Un tipo pequeño, con aire pícaro, lo conducía. Al acercarse a Rafe, sonrió alegremente.

—¡Ah, aquí está, milord! ¡Pensé que seguiría este camino!

Rafe estaba demasiado estupefacto para hacer otra cosa que permanecer allí, de pie, boquiabierto. El hombrecito tiró de las riendas haciendo parar al poni y saltó del coche. Vestía una chaqueta púrpura, un reluciente chaleco de seda blanca y un coqueto sombrero, que se quitó al inclinarse profundamente.

—Lementeur a su servicio, milord.

Rafe parpadeó.

—¿El modisto?

El hombre se encogió de hombros, con un gesto distinguido.

—Prefiero ser conocido como diseñador de trajes elegantes, pero de momento servirá. —Agitó una mano, como si ahuyentara el resentimiento—. He venido para ayudarlo en su búsqueda, milord. —Suspiró feliz—. Oír esto ¿no hace que le flaqueen las rodillas?

Dado que las rodillas de Rafe habían más que flaqueado muchos kilómetros atrás, solo se quedó mirándolo.

Lementeur volvió a ponerse el sombrero y sonrió.

—Apuesto a que se está preguntando cómo sabía dónde encontrarlo. Ha sido un bonito trabajo de detective…

Rafe negó con la cabeza, aturdido.

—En realidad, no. Enviaron una carta desde el pueblo, allá atrás. —Señaló con el pulgar por encima del hombro—. Esta es la única carretera a Londres.

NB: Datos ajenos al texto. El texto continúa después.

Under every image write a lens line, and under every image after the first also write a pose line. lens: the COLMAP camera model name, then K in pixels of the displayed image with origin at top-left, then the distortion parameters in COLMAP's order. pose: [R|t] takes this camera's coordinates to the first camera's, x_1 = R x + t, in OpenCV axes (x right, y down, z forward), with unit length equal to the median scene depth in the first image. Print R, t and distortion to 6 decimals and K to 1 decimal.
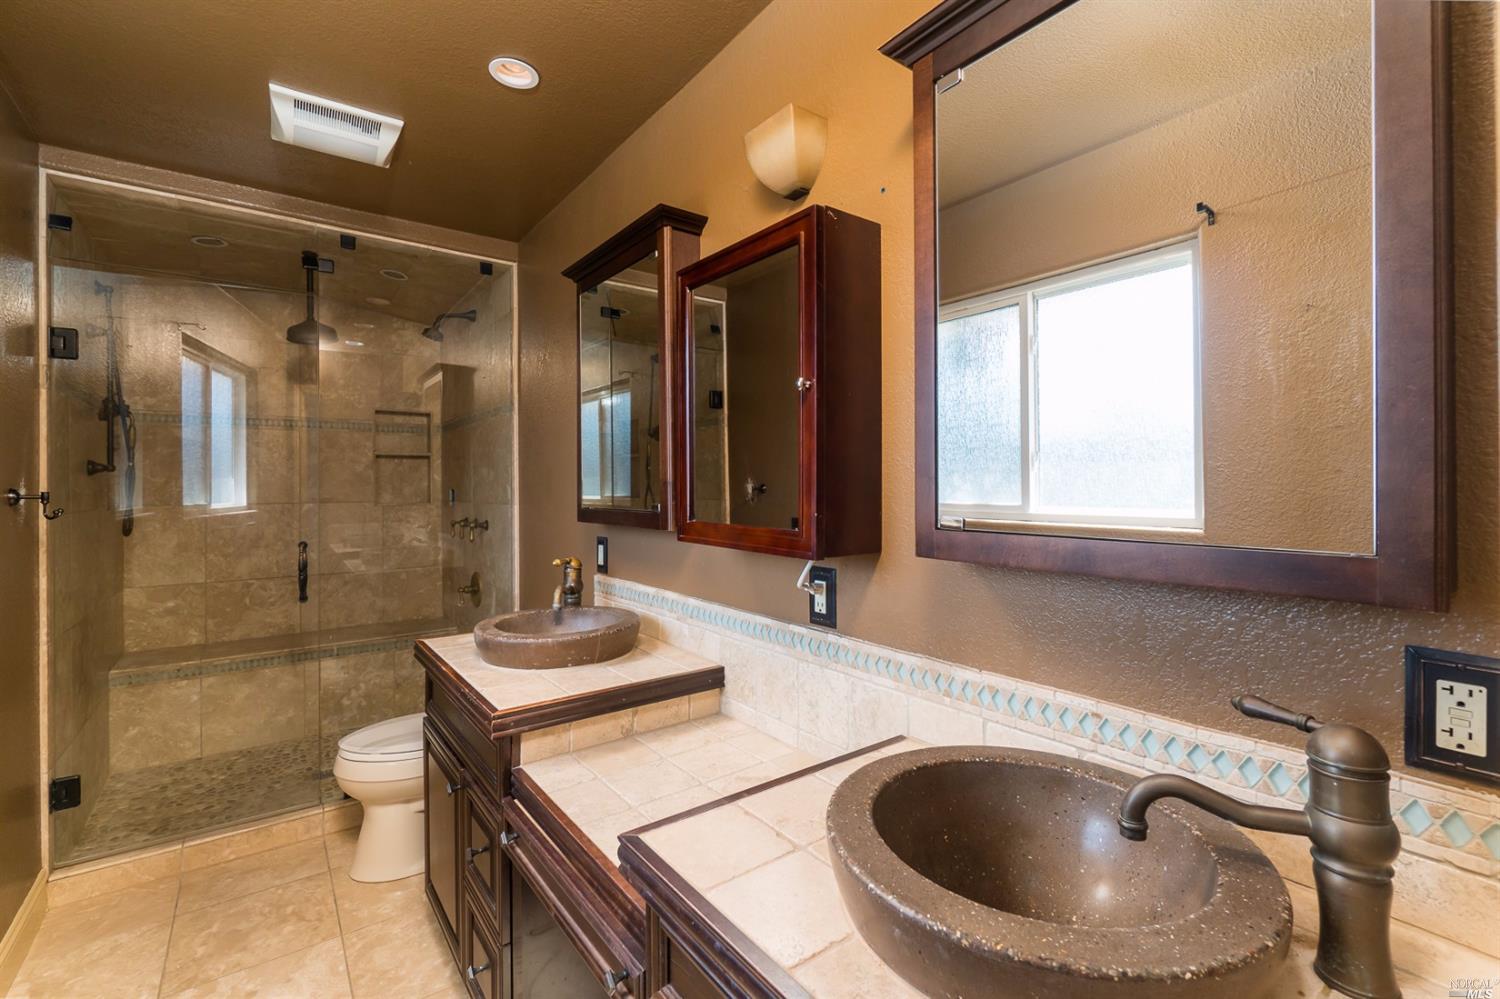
lens RADIAL K [[654.9, 0, 752.4], [0, 654.9, 491.7], [0, 0, 1]] dist [-0.003456, 0.001433]
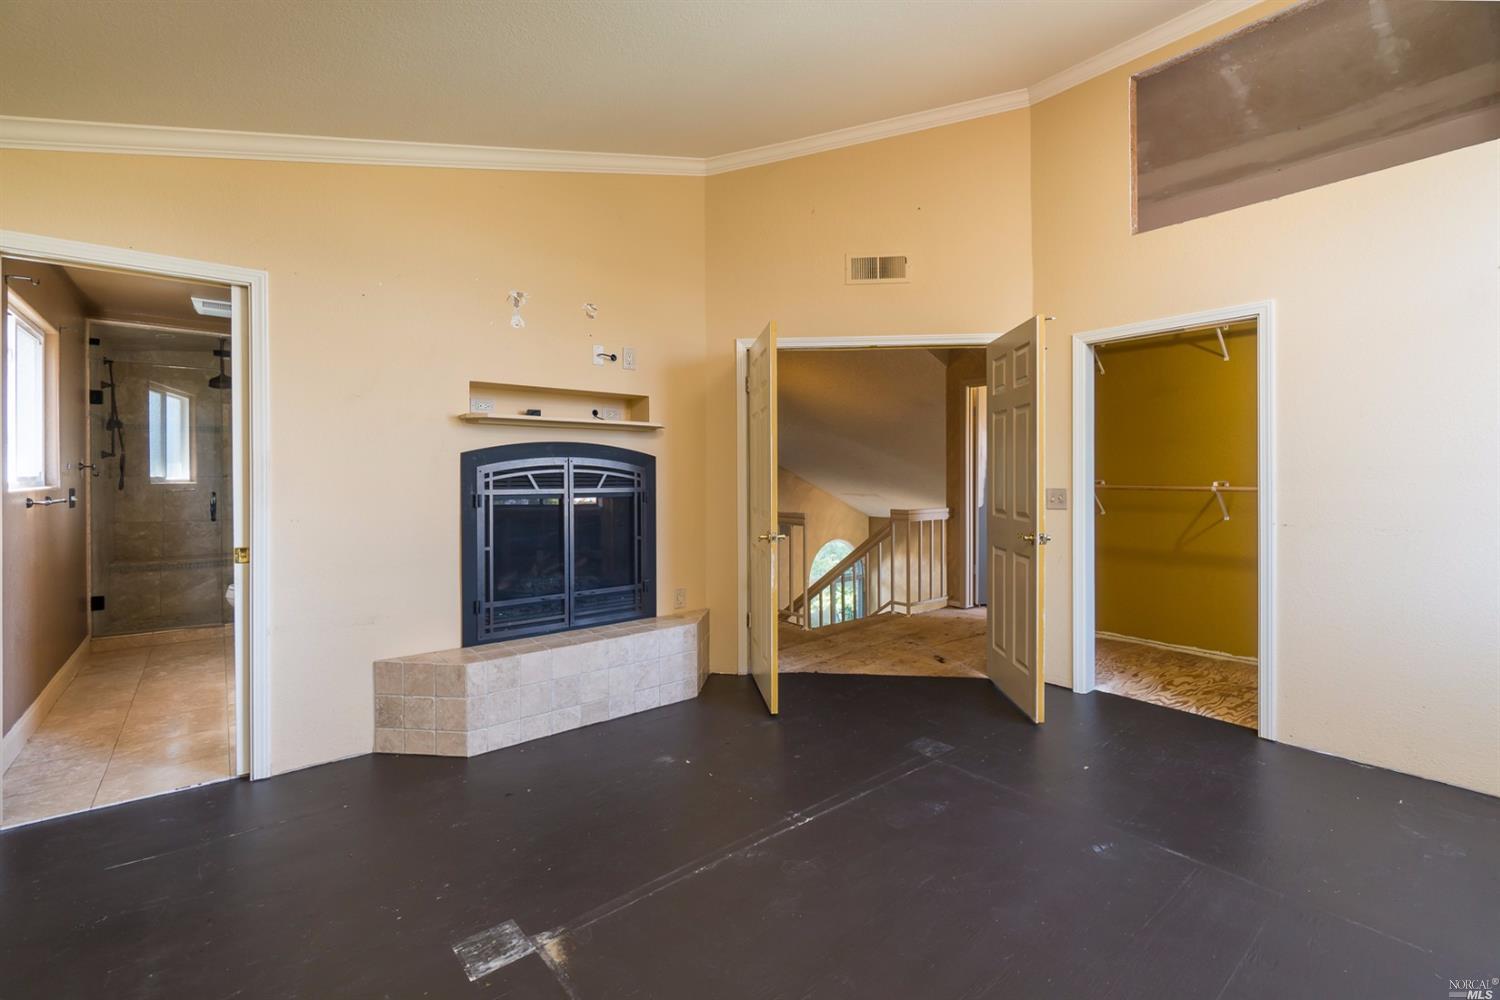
lens RADIAL K [[654.9, 0, 747.7], [0, 654.9, 488.7], [0, 0, 1]] dist [-0.003456, 0.001433]
pose [[0.999338, 0.003595, 0.036208, 0.713065], [-0.003832, 0.999972, 0.006485, 0.038171], [-0.036184, -0.006619, 0.999323, -0.865123]]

Lementeur frunció el ceño.

—Oh. Bueno, sí. —Se recuperó, y volvió a sonreír—. Siento haber tardado tanto, pero me costó mil demonios encontrar uno blanco.

Dado que su jornada —no, su semana— ya había sido tan extraña, aquella afirmación solo despertó un poco de curiosidad en Rafe.

—¿Uno blanco, qué?

El hombrecillo se echó a reír.

—¡Un caballo blanco, por supuesto! —Con una inclinación y un gesto, indicó la parte de atrás del coche.

Rafe dio un paso, vacilante, hacia la izquierda y vio —como si fuera la visión del agua, provocada por el agotamiento, para un hombre perdido en el desierto— un hermoso purasangre, de color blanco y largas patas, ensillado y listo para montar, atado a la parte de atrás de aquel absurdo cochecito.

El fuego de su necesidad de ver a Phoebe lo recorrió, abrasador, destruyendo lo que quedaba de su desesperación. Se volvió hacia el modisto.

—¿Qué día es hoy?

El hombre ladeó la cabeza y le devolvió la mirada con unos ojos extrañamente sabios.

—Es el día, milord.

Un instante más tarde, Lementeur contemplaba una nube de polvo producida por el golpeteo de unos cascos. Sonrió y se ladeó el sombrero con un dedo, dándole una inclinación más garbosa.

—Sir Sprinkle —le dijo al gordo poni—, hoy lo hemos hecho muy bien. —Se subió de nuevo al asiento, suspirando feliz, y azuzó al poni—. Pero que muy bien. Ahora date prisa; de lo contrario nosotros sí que nos perderemos la boda.